V3Det 数据集下载可以从 opendatalab 下载，下载并解压后，将其放置或者软链接到 data/v3det 目录下，目录结构如下：

mmdetection
├── configs
├── data
│   ├── v3det
│   │   ├── annotations
│   │   |   ├── v3det_2023_v1_train.json
│   │   ├── images
│   │   │   ├── a00000066
│   │   │   │   ├── xxx.jpg
│   │   │   ├── ...

然后使用 coco2odvg.py 转换为训练所需的 ODVG 格式：

python tools/dataset_converters/coco2odvg.py data/v3det/annotations/v3det_2023_v1_train.json -d v3det

程序运行完成后会在 data/v3det/annotations 目录下创建目录下创建 v3det_2023_v1_train_od.json 和 v3det_2023_v1_label_map.json 两个新文件，完整结构如下：

mmdetection
├── configs
├── data
│   ├── v3det
│   │   ├── annotations
│   │   |   ├── v3det_2023_v1_train.json
│   │   |   ├── v3det_2023_v1_train_od.json
│   │   |   ├── v3det_2023_v1_label_map.json
│   │   ├── images
│   │   │   ├── a00000066
│   │   │   │   ├── xxx.jpg
│   │   │   ├── ...

6 数据切分和可视化

考虑到用户需要准备的数据集过多，不方便对图片和标注进行训练前确认，因此我们提供了一个数据切分和可视化的工具，可以将数据集切分为 tiny 版本，然后使用可视化脚本查看图片和标签正确性。

切分数据集

脚本位于这里, 以 Object365 v1 为例，切分数据集的命令如下：

python tools/misc/split_odvg.py data/object365_v1/ o365v1_train_od.json train your_output_dir --label-map-file o365v1_label_map.json -n 200

上述脚本运行后会在 your_output_dir 目录下创建和 data/object365_v1/ 一样的文件夹结构，但是只会保存 200 张训练图片和对应的 json，方便用户查看。

可视化原始数据集

脚本位于这里, 以 Object365 v1 为例，可视化数据集的命令如下：

python tools/analysis_tools/browse_grounding_raw.py data/object365_v1/ o365v1_train_od.json train --label-map-file o365v1_label_map.json -o your_output_dir --not-show

上述脚本运行后会在 your_output_dir 目录下生成同时包括图片和标签的图片，方便用户查看。

可视化 dataset 输出的数据集

脚本位于这里, 用户可以通过该脚本查看 dataset 输出的结果即包括了数据增强的结果。以 Object365 v1 为例，可视化数据集的命令如下：

python tools/analysis_tools/browse_grounding_dataset.py configs/mm_grounding_dino/grounding_dino_swin-t_pretrain_obj365.py  -o your_output_dir --not-show

上述脚本运行后会在 your_output_dir 目录下生成同时包括图片和标签的图片，方便用户查看。

MM-GDINO-L 预训练数据准备和处理

1 Object365 v2

Objects365_v2 可以从 opendatalab 下载，其提供了 CLI 和 SDK 两者下载方式。

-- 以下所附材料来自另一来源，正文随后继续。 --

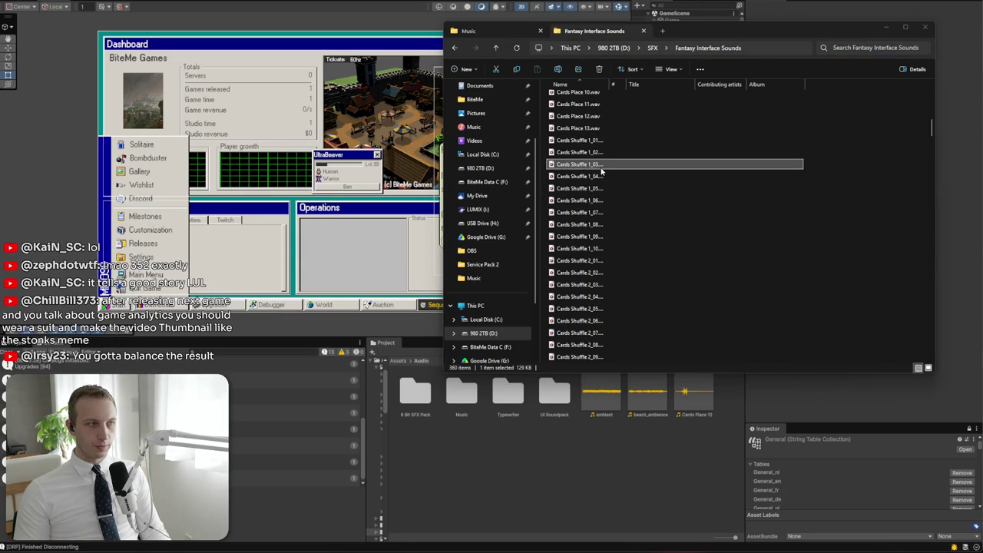
{"action": "left_click", "coordinate": [596, 154]}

下载并解压后，将其放置或者软链接到 data/objects365v2 目录下，目录结构如下：

mmdetection
├── configs
├── data
│   ├── objects365v2
│   │   ├── annotations
│   │   │   ├── zhiyuan_objv2_train.json
│   │   ├── train
│   │   │   ├── patch0
│   │   │   │   ├── xxx.jpg
│   │   │   ├── ...

由于 objects365v2 类别中有部分类名是错误的，因此需要先进行修正。

python tools/dataset_converters/fix_o365_names.py

会在 data/objects365v2/annotations 下生成新的标注文件 zhiyuan_objv2_train_fixname.json。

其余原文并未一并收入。